* _EXERCISE BRIEF_:
Pick the lines holding the string "Panel" out of the records and copy them.

* _PROVIDED DATA_:
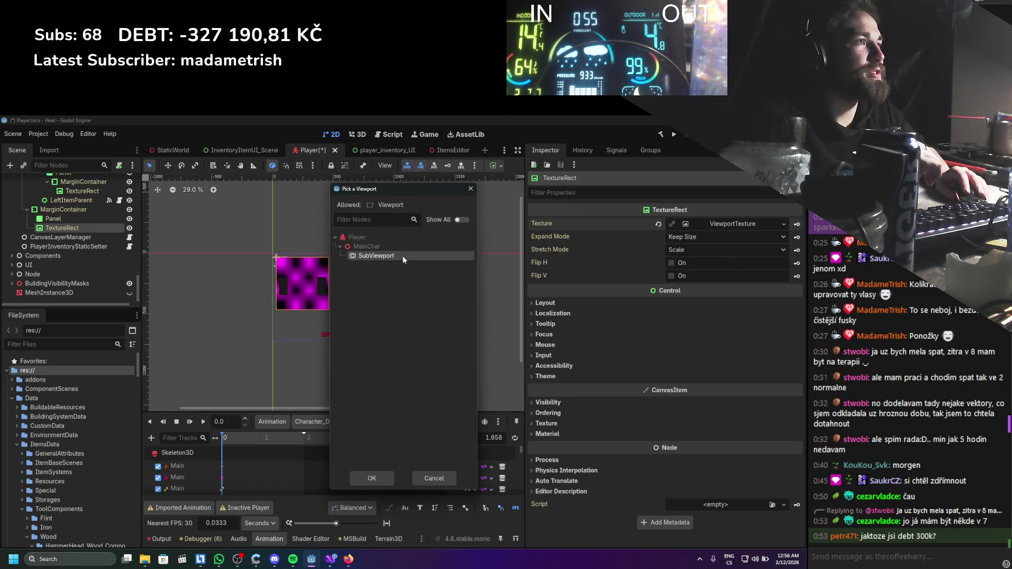
click(381, 476)
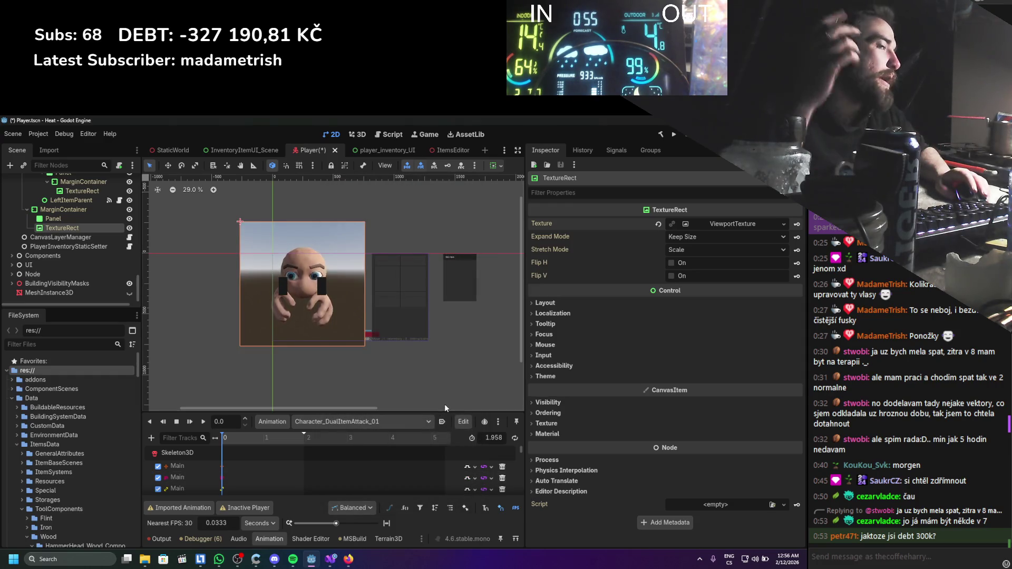
Browse TextureRect layout settings unchanged, then move player_inventory_UI's TextureRect inside the Panel.
click(549, 302)
click(701, 375)
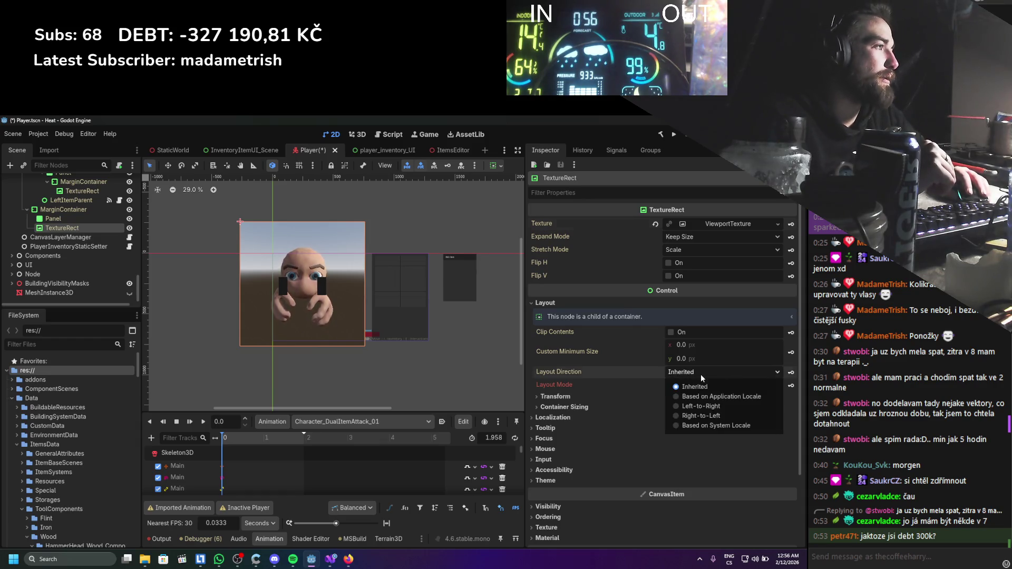
click(699, 372)
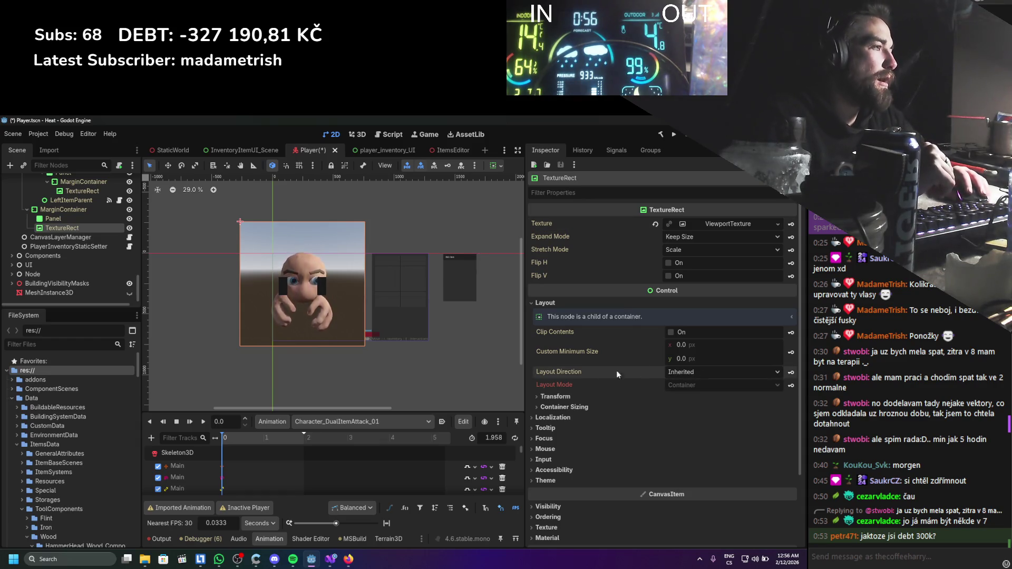
click(584, 406)
click(580, 406)
click(580, 398)
click(580, 398)
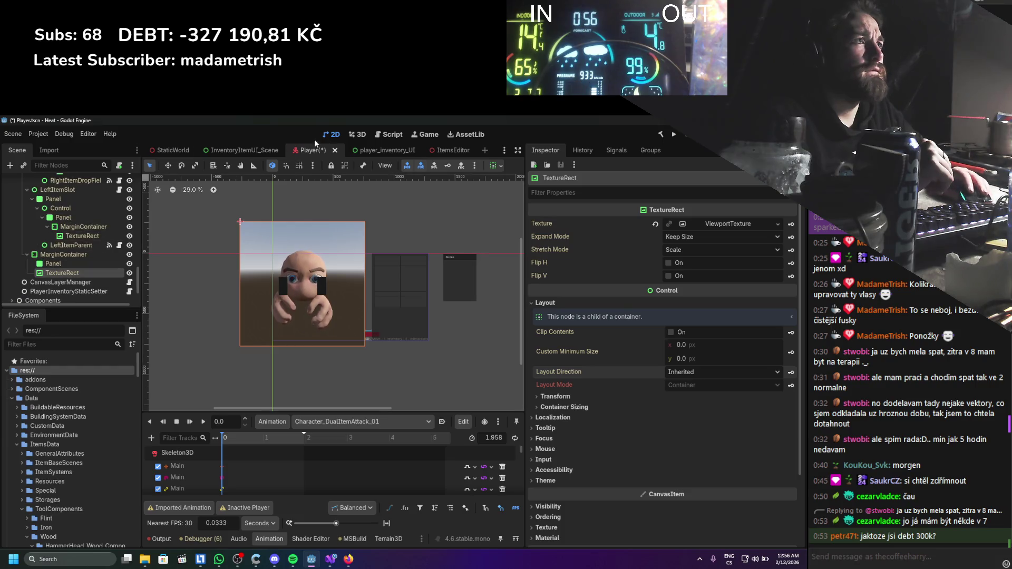
click(382, 150)
drag(52, 299, 43, 289)
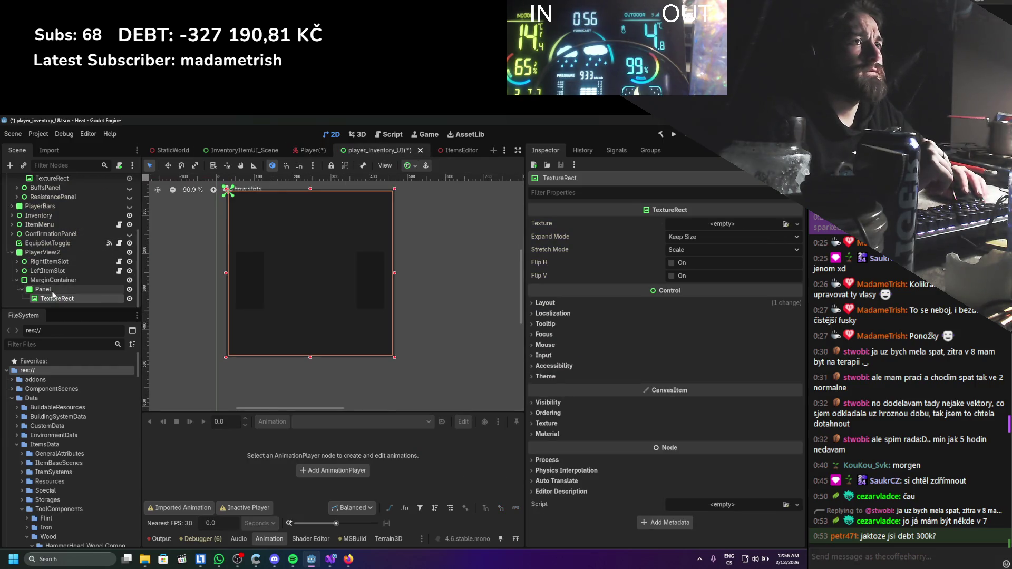
Set the TextureRect's Layout Mode to Anchors with the Full Rect preset, then return to Player.
click(675, 240)
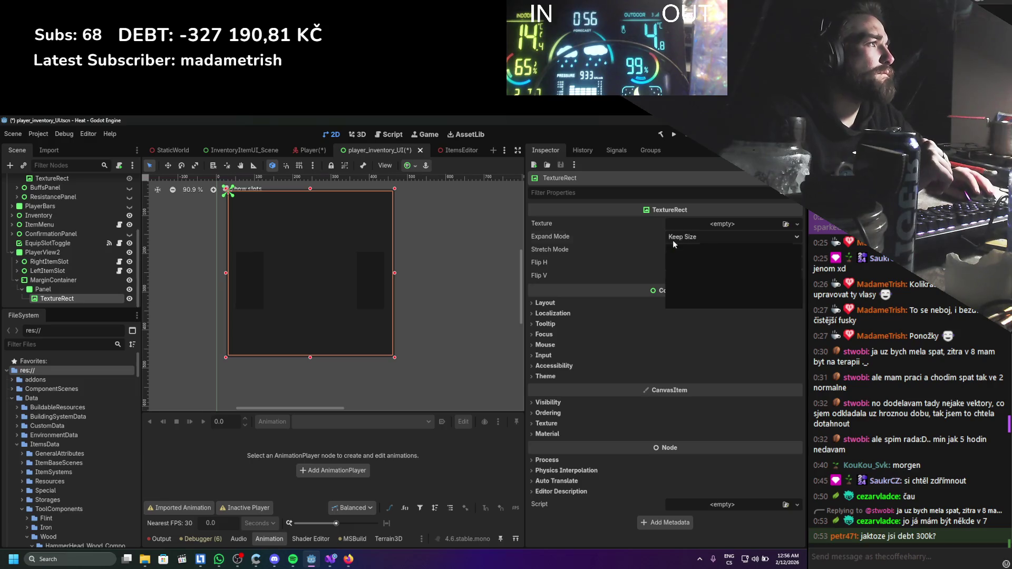
click(569, 310)
click(584, 304)
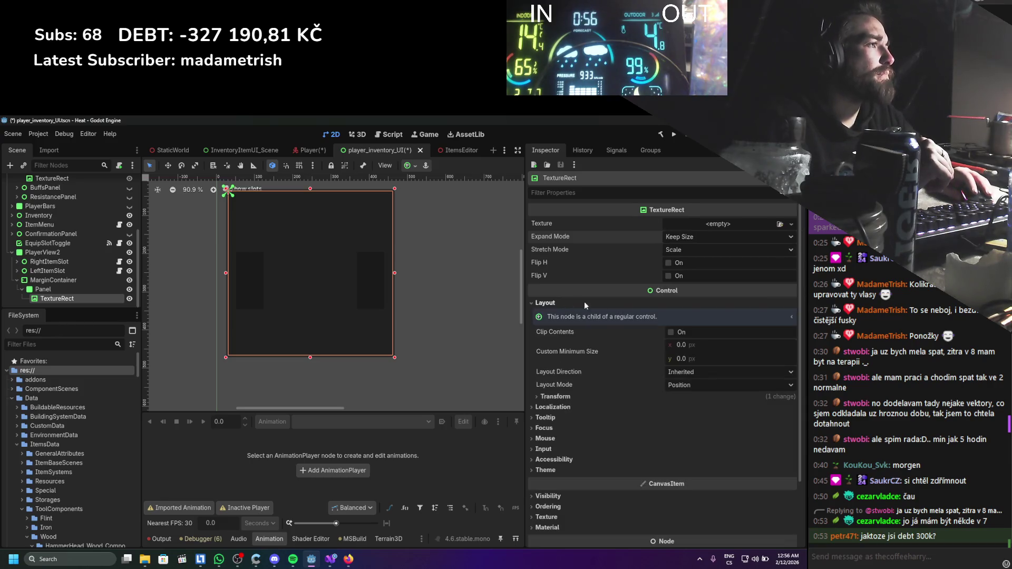
click(703, 385)
click(700, 411)
click(685, 399)
click(698, 387)
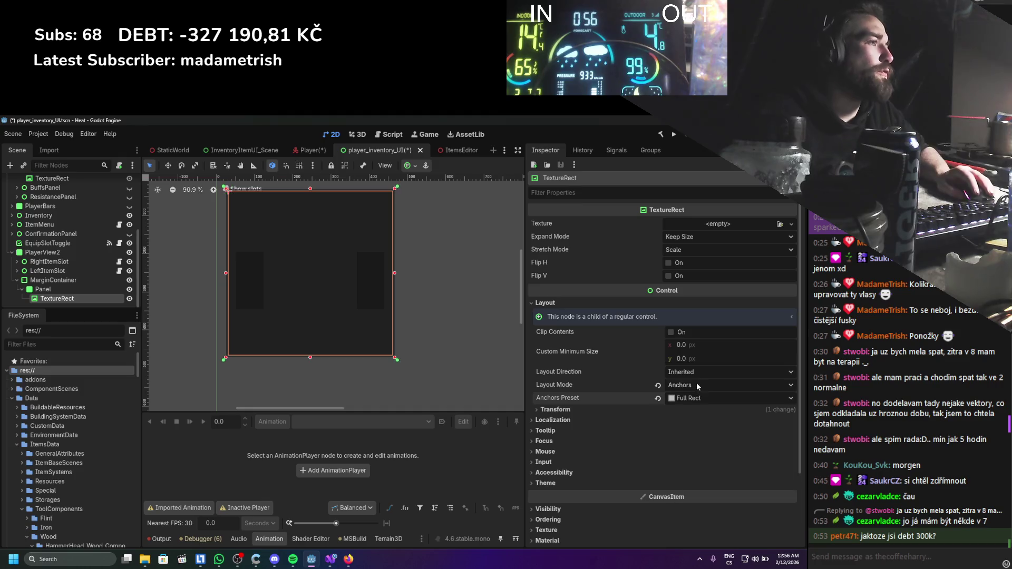
click(311, 151)
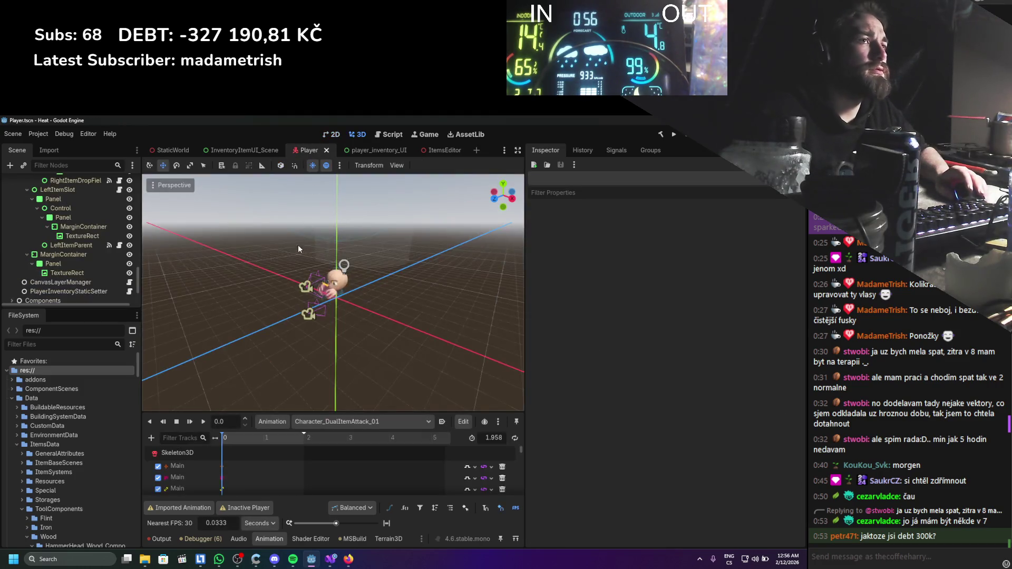
Check the Panel, TextureRect and SubViewport settings in the Player scene.
click(117, 267)
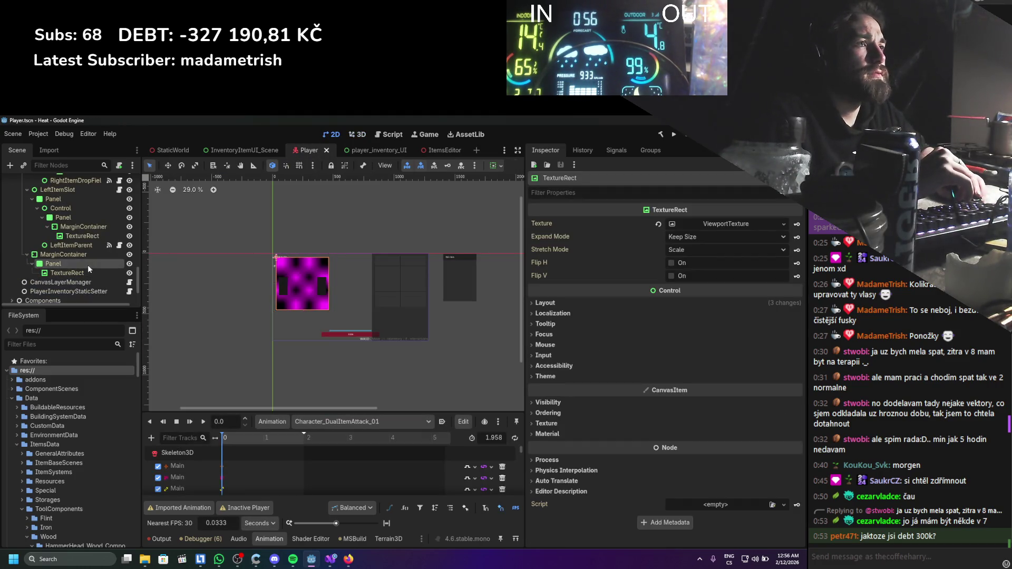
click(85, 275)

* _RESPONSE AREA_:
Browse TextureRect layout settings unchanged, then move player_inventory_UI's TextureRect inside the Panel.
Check the Panel, TextureRect and SubViewport settings in the Player scene.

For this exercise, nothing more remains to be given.